I bought a RSPB (Royal Society for the Protection of Birds) Guide to Digital Wildlife Photography book for someone for Christmas. Where the photos are amazing, we both agreed that there are photos on 365 that are just as good (and often actually a lot better).
@lluniau RSS means Really Simple Syndication; given that you're still none the wiser as to what it actually is, I'll expand on that :P
Go to your own profile page, or anyone's profile page, and check at the bottom of the right-hand sidebar - see the little orange icon with "Subscribe to RSS feed" next to it? That orange icon means there's an RSS feed there.
RSS is a standard way of sharing out just the information content of a particular webpage, without all the graphics and such, so that it can be read in a standard way by other software. For example, if you use Outlook for email, it can accept RSS feeds, and "subscribe" to them. So if you added, let's say my, RSS feed from here, your Outlook would be updated whenever I made a new photo here, and you'd be able to see them within Outlook. Google also provide Google Reader that does the same.
It's most useful for news aggregaters - all newspapers/websites that deal with news/blogs also provide an RSS feed, so you could add all the RSS feeds of all your favourite websites into Google Reader (it's probably better than whatever Outlook does in terms of RSS) and check that daily, and you'd see all the updates from all the feeds you added.
So!
What I think Richard's getting at is having an RSS feed for just the highlights of the 365project.org community's efforts. Currently we essentially do have this, however, as the weekly "Top 20 Chart" blog posts *do* have an RSS feed that could be subscribed to.
So maybe RSS could have some other meaning, or Richard hasn't noticed this.
@eyebrows I guess you will just have to exuse my ignorance, I was under the impression that the RSS had something to do with Ross and his name. As for as t the (top 20) is concerned that falls way short of the multitude of GREAT Photos that are on thios site. Myybe I should just (de-post) this topic.

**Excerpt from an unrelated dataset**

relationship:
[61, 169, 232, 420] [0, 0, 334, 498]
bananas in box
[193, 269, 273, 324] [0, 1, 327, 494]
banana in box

@rrt nah leave it open! What did you have in mind? A larger feed with more editorial control over which images went into it than the automated Top 20 thing?
I bought a RSPB (Royal Society for the Protection of Birds) Guide to Digital Wildlife Photography book for someone for Christmas. Where the photos are amazing, we both agreed that there are photos on 365 that are just as good (and often actually a lot better).
Go to your own profile page, or anyone's profile page, and check at the bottom of the right-hand sidebar - see the little orange icon with "Subscribe to RSS feed" next to it? That orange icon means there's an RSS feed there.
RSS is a standard way of sharing out just the information content of a particular webpage, without all the graphics and such, so that it can be read in a standard way by other software. For example, if you use Outlook for email, it can accept RSS feeds, and "subscribe" to them. So if you added, let's say my, RSS feed from here, your Outlook would be updated whenever I made a new photo here, and you'd be able to see them within Outlook. Google also provide Google Reader that does the same.
It's most useful for news aggregaters - all newspapers/websites that deal with news/blogs also provide an RSS feed, so you could add all the RSS feeds of all your favourite websites into Google Reader (it's probably better than whatever Outlook does in terms of RSS) and check that daily, and you'd see all the updates from all the feeds you added.
So!
What I think Richard's getting at is having an RSS feed for just the highlights of the 365project.org community's efforts. Currently we essentially do have this, however, as the weekly "Top 20 Chart" blog posts *do* have an RSS feed that could be subscribed to.
So maybe RSS could have some other meaning, or Richard hasn't noticed this.
As if I've got more time to waste on this internet malarky!
I chuckled when I noticed you'd included the missing "o" in your answer (last line, 4th word)! :)
@rrt nah leave it open! What did you have in mind? A larger feed with more editorial control over which images went into it than the automated Top 20 thing?